▶ Records provided
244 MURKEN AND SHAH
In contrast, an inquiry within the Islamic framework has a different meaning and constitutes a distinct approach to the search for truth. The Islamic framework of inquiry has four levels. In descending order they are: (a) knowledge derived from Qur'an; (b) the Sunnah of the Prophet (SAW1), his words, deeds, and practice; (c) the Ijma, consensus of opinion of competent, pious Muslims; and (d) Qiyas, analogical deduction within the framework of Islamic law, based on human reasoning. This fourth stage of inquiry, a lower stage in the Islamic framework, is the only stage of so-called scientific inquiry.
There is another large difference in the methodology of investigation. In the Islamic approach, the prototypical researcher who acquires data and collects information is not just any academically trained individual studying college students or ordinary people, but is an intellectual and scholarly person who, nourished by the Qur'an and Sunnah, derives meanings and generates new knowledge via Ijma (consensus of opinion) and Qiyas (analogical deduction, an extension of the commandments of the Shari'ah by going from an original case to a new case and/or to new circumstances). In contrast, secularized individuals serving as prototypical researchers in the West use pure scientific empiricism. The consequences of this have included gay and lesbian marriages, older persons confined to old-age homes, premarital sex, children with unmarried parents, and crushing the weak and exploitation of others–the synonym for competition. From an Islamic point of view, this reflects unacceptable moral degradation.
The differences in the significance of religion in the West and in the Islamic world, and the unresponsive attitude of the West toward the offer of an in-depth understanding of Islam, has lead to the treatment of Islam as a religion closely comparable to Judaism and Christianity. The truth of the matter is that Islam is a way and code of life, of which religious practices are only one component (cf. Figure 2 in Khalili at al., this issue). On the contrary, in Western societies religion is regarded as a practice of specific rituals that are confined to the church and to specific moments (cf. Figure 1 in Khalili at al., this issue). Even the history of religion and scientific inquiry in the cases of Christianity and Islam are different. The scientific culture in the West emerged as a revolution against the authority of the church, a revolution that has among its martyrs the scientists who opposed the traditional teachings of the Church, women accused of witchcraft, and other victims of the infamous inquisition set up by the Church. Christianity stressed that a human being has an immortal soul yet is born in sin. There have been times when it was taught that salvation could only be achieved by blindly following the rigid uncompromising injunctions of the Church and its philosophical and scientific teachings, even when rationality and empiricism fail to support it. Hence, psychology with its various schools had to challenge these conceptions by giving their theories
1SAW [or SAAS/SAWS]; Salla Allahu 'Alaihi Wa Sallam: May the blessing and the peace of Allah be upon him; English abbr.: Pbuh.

▶ What to work on
Report how many lines of the entries hold the word "Qiyas". Nothing else is needed.

▶ Written answer
2